- WHAT YOU ARE ASKED TO DO: Please give an exact transcription of the lines below, from the one that contains "Quick job: Give" to the very last, with no other lines.

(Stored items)
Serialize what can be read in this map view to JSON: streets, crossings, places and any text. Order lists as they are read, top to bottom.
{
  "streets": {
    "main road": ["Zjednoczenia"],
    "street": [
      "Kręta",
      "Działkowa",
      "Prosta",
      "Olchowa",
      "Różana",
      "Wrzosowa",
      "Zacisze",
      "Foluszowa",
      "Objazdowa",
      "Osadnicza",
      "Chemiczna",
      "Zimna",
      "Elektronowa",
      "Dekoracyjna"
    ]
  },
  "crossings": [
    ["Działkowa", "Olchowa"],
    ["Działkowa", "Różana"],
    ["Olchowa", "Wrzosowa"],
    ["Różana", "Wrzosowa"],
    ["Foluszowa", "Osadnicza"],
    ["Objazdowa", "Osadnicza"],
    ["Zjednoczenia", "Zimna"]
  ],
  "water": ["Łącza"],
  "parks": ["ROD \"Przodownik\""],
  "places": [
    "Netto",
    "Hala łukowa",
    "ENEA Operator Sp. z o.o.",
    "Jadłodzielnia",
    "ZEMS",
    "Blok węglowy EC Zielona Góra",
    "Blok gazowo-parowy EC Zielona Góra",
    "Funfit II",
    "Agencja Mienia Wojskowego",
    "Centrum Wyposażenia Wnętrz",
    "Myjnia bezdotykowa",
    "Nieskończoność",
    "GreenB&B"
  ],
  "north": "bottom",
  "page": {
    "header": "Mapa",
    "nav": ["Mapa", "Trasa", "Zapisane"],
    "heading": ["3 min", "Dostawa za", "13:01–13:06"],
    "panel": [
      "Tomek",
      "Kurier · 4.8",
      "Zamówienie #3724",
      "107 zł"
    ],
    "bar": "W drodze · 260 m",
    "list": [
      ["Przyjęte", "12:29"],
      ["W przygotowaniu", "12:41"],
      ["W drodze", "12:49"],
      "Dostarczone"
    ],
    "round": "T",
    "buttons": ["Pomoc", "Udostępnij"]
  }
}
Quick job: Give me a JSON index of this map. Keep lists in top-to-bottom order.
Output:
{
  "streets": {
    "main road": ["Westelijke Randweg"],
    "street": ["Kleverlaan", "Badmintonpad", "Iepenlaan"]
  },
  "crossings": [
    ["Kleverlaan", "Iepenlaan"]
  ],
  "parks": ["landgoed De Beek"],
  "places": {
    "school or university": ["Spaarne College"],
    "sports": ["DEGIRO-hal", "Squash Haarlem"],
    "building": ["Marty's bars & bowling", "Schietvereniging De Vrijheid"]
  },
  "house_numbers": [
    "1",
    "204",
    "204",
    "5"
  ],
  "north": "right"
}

- RESULT:
Quick job: Give me a JSON index of this map. Keep lists in top-to-bottom order.
Output:
{
  "streets": {
    "main road": ["Westelijke Randweg"],
    "street": ["Kleverlaan", "Badmintonpad", "Iepenlaan"]
  },
  "crossings": [
    ["Kleverlaan", "Iepenlaan"]
  ],
  "parks": ["landgoed De Beek"],
  "places": {
    "school or university": ["Spaarne College"],
    "sports": ["DEGIRO-hal", "Squash Haarlem"],
    "building": ["Marty's bars & bowling", "Schietvereniging De Vrijheid"]
  },
  "house_numbers": [
    "1",
    "204",
    "204",
    "5"
  ],
  "north": "right"
}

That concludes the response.